EXTRACT:

Artist and curator Bose Krishnamachari is on a creative high. He’s getting ready to unveil the inaugural Yinchuan Biennale, in Yinchuan, northwestern China, on September 9. The mega-art show’s taking place at the city’s stunning new Museum of Contemporary Art Yinchuan (MoCA Yinchuan) and Bose has been a key mover behind putting the show together.

Even for Bose, who’s always looking for newer and steeper challenges, it has been a giant exercise. But then, he’s always urging artists “to think the unthinkable and do the impossible”. Or, as his friend and Kochi-Muziris Biennale (KMB) collaborator Riyas Komu says: “He’s a perennial optimist, someone you cannot catch.”

TASK REQUIREMENTS:
Please extract the whole passage about Bose Krishnamachari and the Yinchuan Biennale word for word. The records aren't needed for this.

DATA SECTION:

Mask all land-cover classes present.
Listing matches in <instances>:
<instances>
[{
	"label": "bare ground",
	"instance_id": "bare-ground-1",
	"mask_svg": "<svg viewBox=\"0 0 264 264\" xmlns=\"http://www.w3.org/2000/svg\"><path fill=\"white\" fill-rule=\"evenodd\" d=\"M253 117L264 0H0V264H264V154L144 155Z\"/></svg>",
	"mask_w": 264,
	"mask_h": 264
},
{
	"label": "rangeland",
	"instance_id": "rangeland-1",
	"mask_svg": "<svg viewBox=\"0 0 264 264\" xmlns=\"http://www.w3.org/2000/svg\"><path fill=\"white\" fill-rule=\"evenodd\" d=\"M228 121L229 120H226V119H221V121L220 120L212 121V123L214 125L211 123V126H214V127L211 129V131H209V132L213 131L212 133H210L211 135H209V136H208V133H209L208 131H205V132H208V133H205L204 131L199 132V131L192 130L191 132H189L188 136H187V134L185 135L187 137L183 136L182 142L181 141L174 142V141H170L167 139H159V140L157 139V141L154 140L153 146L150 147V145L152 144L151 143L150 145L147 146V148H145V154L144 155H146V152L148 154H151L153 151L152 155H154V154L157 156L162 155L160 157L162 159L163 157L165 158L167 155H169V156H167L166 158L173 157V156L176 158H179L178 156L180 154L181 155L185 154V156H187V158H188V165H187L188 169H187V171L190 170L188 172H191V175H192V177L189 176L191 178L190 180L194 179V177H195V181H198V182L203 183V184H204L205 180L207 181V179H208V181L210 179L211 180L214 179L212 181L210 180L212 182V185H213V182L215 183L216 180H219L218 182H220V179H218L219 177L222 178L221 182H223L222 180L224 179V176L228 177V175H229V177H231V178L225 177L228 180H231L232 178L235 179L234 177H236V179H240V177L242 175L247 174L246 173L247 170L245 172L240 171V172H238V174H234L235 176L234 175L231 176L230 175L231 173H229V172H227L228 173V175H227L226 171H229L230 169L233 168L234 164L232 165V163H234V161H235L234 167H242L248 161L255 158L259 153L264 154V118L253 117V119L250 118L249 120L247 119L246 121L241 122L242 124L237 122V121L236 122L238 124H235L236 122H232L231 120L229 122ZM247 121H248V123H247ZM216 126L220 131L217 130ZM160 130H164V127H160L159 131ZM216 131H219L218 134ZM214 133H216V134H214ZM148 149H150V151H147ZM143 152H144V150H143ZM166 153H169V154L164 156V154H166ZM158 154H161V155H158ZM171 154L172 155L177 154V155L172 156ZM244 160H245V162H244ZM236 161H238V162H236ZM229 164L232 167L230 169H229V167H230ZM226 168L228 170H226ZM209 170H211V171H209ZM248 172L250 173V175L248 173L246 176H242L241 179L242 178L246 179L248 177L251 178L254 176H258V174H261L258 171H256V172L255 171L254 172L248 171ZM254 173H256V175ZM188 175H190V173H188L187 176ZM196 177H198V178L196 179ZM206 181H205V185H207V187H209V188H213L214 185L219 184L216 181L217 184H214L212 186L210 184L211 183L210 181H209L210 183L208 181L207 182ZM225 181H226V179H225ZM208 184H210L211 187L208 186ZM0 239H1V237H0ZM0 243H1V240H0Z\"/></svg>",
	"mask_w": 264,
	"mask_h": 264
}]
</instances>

REPLY TO THE TASK:
Artist and curator Bose Krishnamachari is on a creative high. He’s getting ready to unveil the inaugural Yinchuan Biennale, in Yinchuan, northwestern China, on September 9. The mega-art show’s taking place at the city’s stunning new Museum of Contemporary Art Yinchuan (MoCA Yinchuan) and Bose has been a key mover behind putting the show together.

Even for Bose, who’s always looking for newer and steeper challenges, it has been a giant exercise. But then, he’s always urging artists “to think the unthinkable and do the impossible”. Or, as his friend and Kochi-Muziris Biennale (KMB) collaborator Riyas Komu says: “He’s a perennial optimist, someone you cannot catch.”